Era keterbukaan pada awal Orde Baru juga memiliki sisi negatif. Pada era ini muncul iklan-iklan porno, obat-obatan dan barang sesat, dan malapraktik. Persatuan Wartawan Indonesia, Serikat Penerbit Surat Kabar, dan Persatuan Biro Reklame Indonesia pun membuat kesepakatan untuk menjaga koran-koran dan majalah untuk tidak memuat iklan-iklan jenis ini.

Proses untuk menertibkan dan memajukan industri periklanan Indonesia membutuhkan waktu. Industri periklanan baru benar-benar tertata setelah terbentuknya Persatuan Perusahaan Periklanan Indonesia (PPPI) pada tahun 1972.

Asosiasi ini berawal dari seminar periklanan pada 27-29 Maret 1972 yang diikuti oleh masyarakat periklanan (media, pengiklan, biro reklame). Seminar ini memiliki tiga tujuan pokok yakni agar eksistensi periklanan memperoleh pengakuan baik dari pemerintah maupun masyarakat, untuk mengefektifkan peraturan pemerintah tentang larangan penggunaan modal dan tenaga asing di bidang periklanan, dan menggairahkan kembali periklanan khususnya periklanan pers.
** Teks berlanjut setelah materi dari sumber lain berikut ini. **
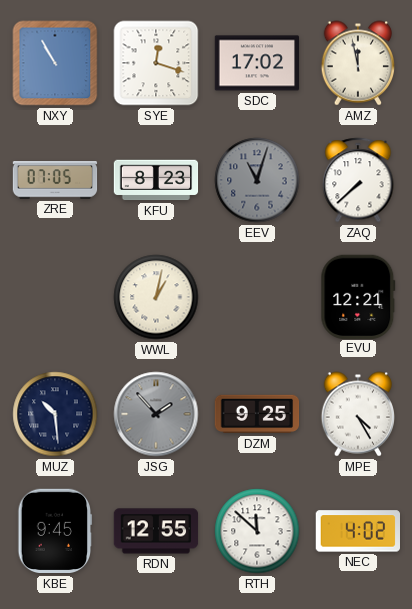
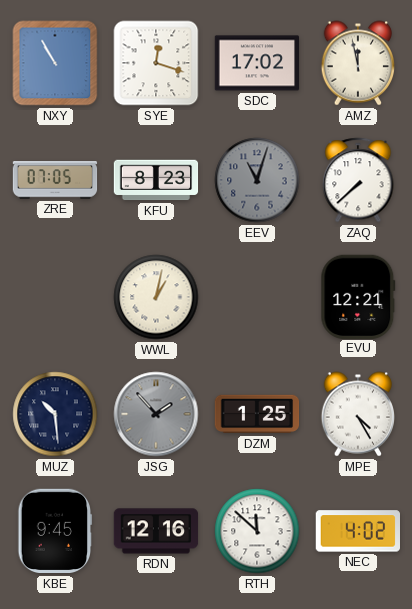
DZM: 9:25 -> 1:25
RDN: 12:55 -> 12:16
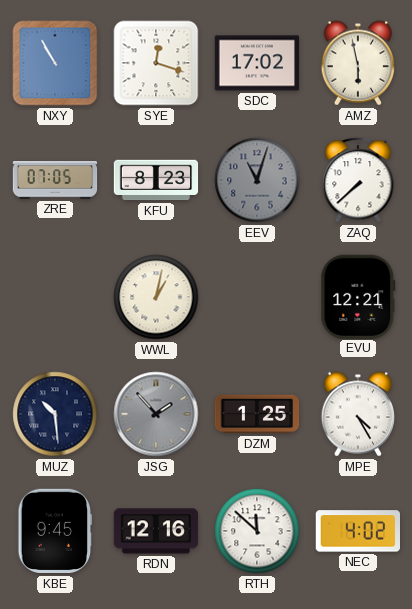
AMZ: 11:58 -> 5:58
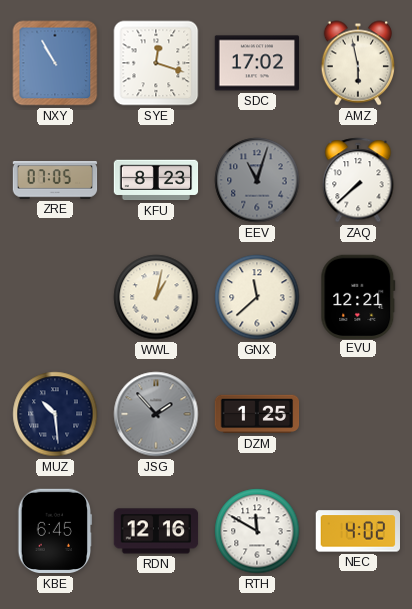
GNX: none -> 11:38
MPE: 4:25 -> none
KBE: 9:45 -> 6:45
RTH: 11:52 -> 11:50
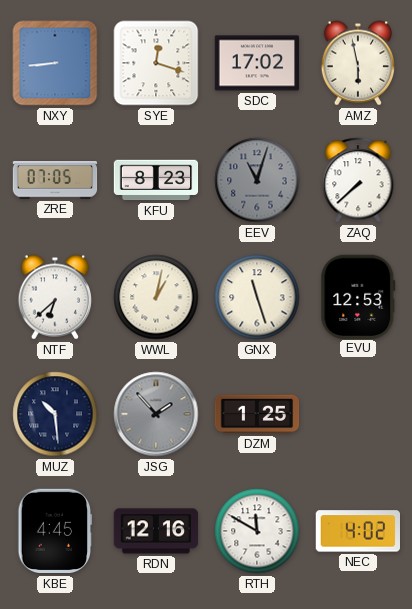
NXY: 10:55 -> 8:44
NTF: none -> 6:38
GNX: 11:38 -> 11:27
EVU: 12:21 -> 12:53
KBE: 6:45 -> 4:45
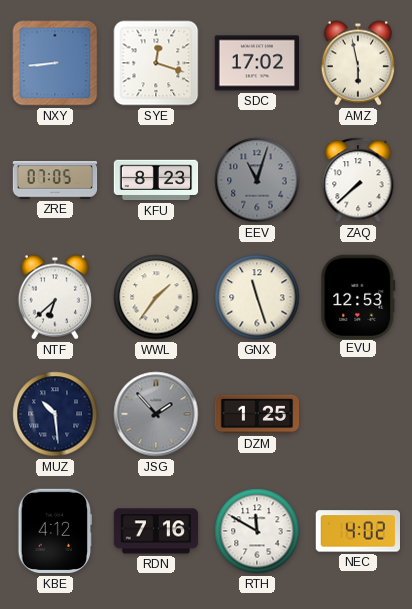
WWL: 1:02 -> 1:36
KBE: 4:45 -> 4:12
RDN: 12:16 -> 7:16
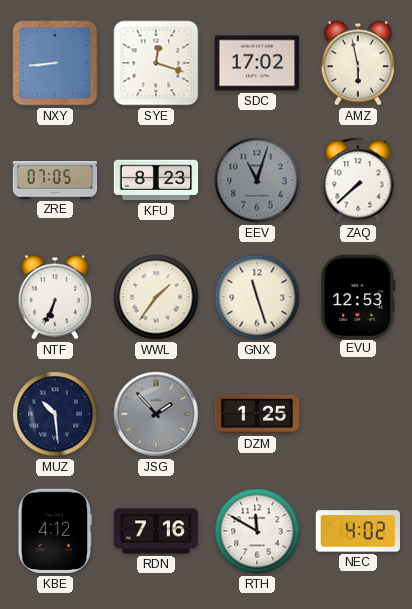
NTF: 6:38 -> 6:34
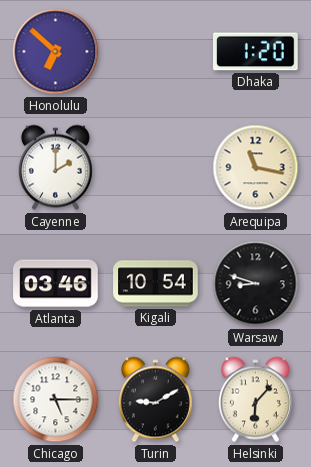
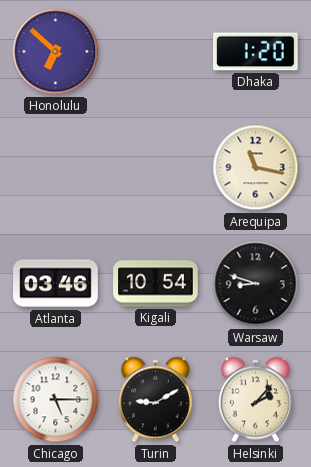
Cayenne: 2:00 -> none
Helsinki: 6:07 -> 2:07
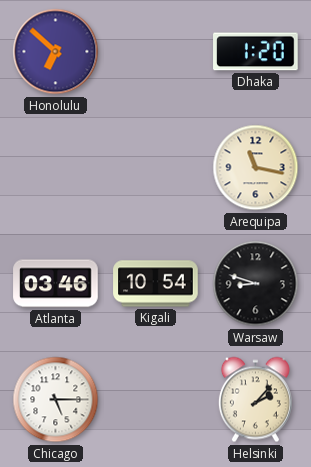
Turin: 9:10 -> none
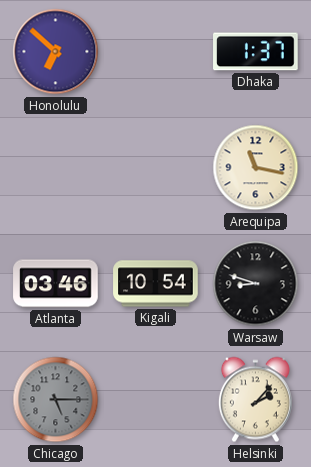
Dhaka: 1:20 -> 1:37
Chicago dial: white -> grey
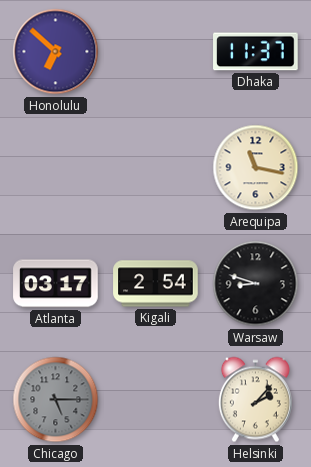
Dhaka: 1:37 -> 11:37
Atlanta: 03:46 -> 03:17
Kigali: 10:54 -> 2:54
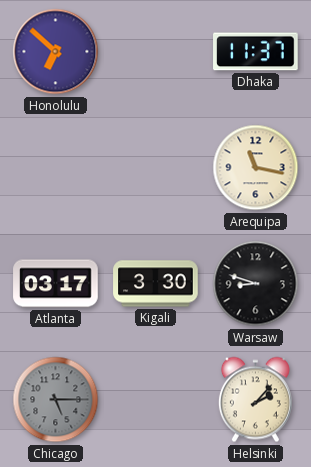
Kigali: 2:54 -> 3:30
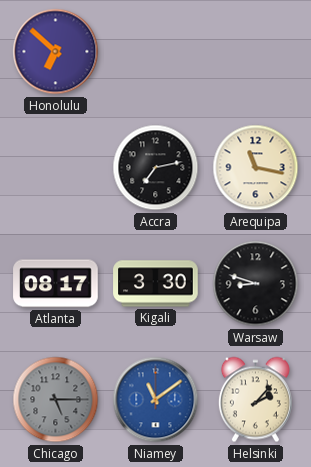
Dhaka: 11:37 -> none
Accra: none -> 7:13
Atlanta: 03:17 -> 08:17
Niamey: none -> 11:09
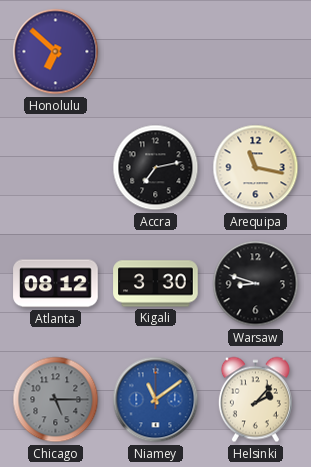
Atlanta: 08:17 -> 08:12
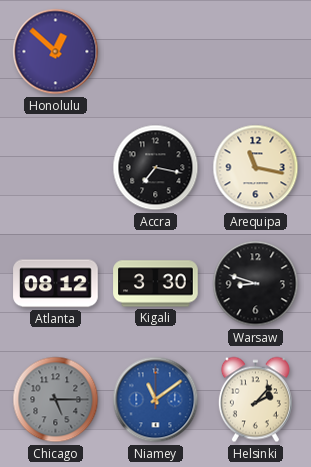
Honolulu: 6:52 -> 12:52
Accra: 7:13 -> 7:17
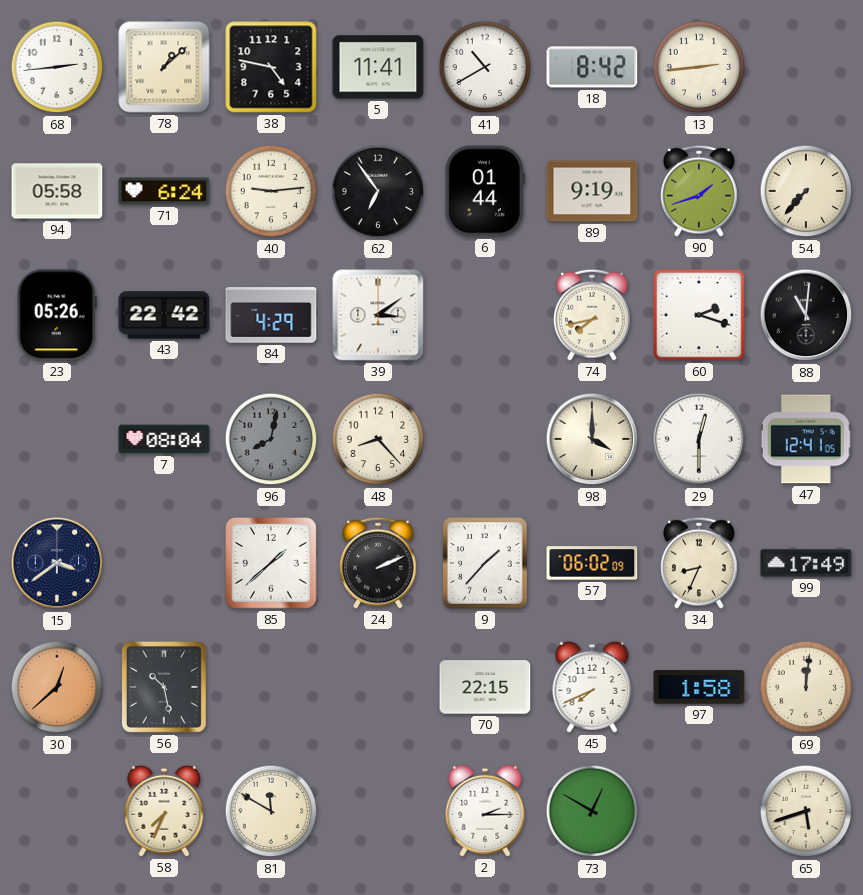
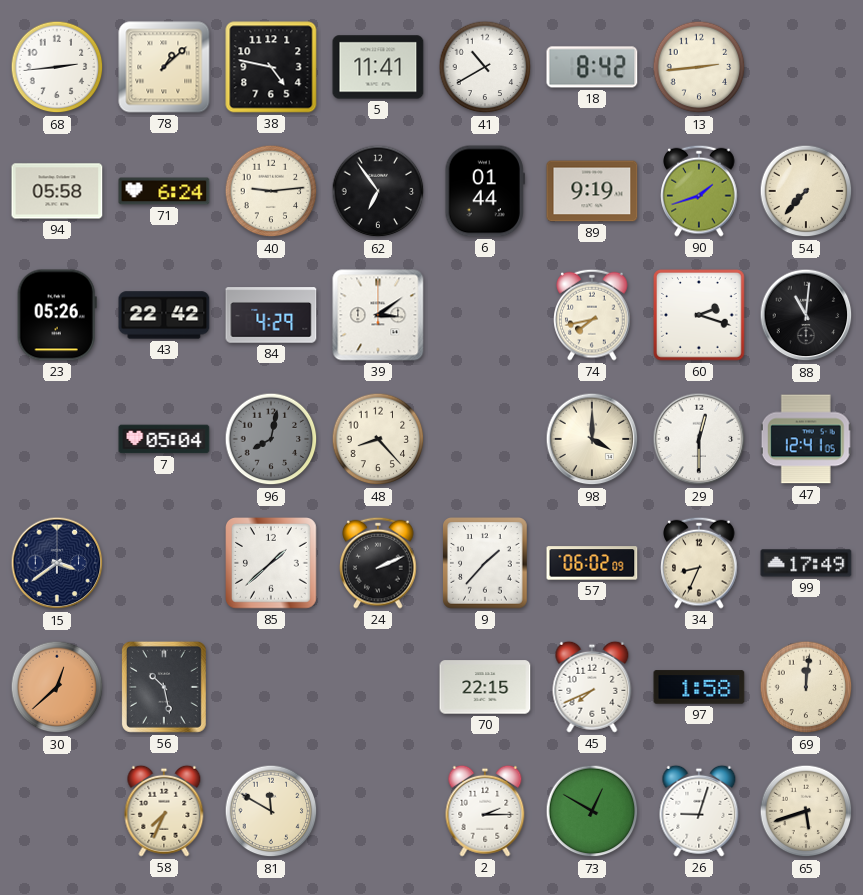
7: 08:04 -> 05:04
26: none -> 9:03
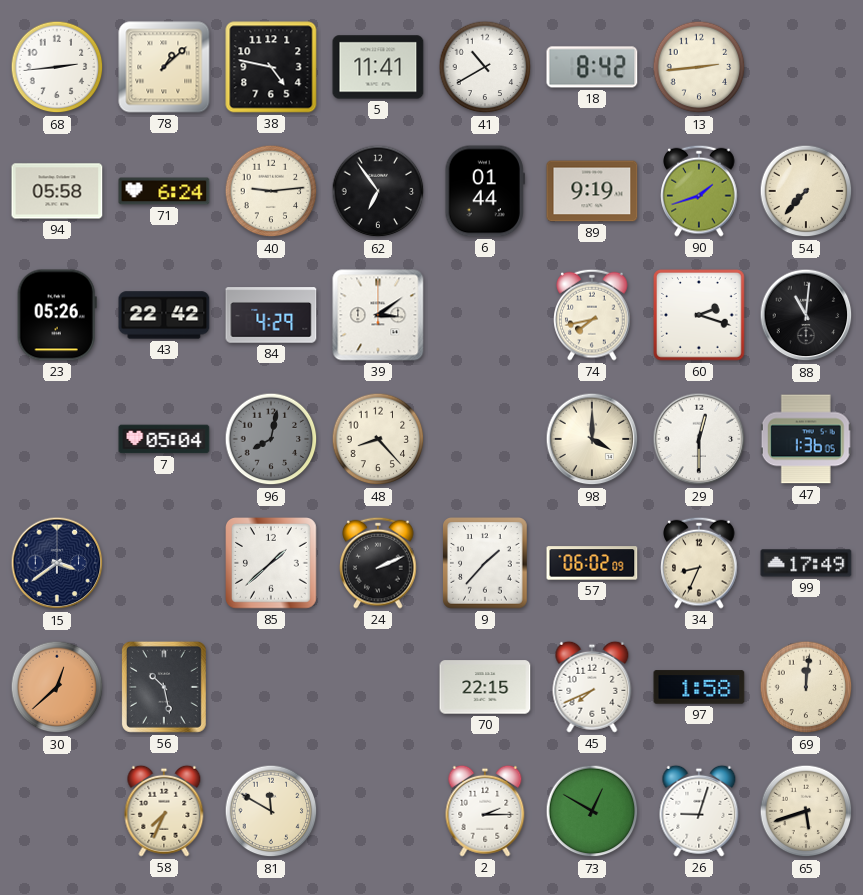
47: 12:41 -> 1:36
Setelah PPPI terbentuk pada Desember 1972, industri periklanan lebih terorganisir dan dapat menempatkan diri dalam perekonomian nasional. Sejumlah pertemuan yang melibatkan insan periklanan diadakan. Sejumlah isu-isu mendasar perlahan menemukan solusi termasuk pembuatan Kode Etik Periklanan yang dapat disesuaikan mengikuti perkembangan zaman. (Litbang Kompas)

Referensi

Buku
  • Setiyono, Budi (ed.). 2006. Reka reklame: sejarah periklanan Indonesia 1744-1984. Yogyakarta: Galang Press.
  • Riyanto, Bedjo. 2000. Iklan surat kabar dan perubahan masyarakat di Jawa masa kolonial (1870-1915). Yogyakarta: Terawang.
  • Saptono, Bambang (ed.), Razif (ed.). 1993. Sejarah periklanan Indonesia 1744-1984. Jakarta: Persatuan Perusahaan Periklanan Indonesia.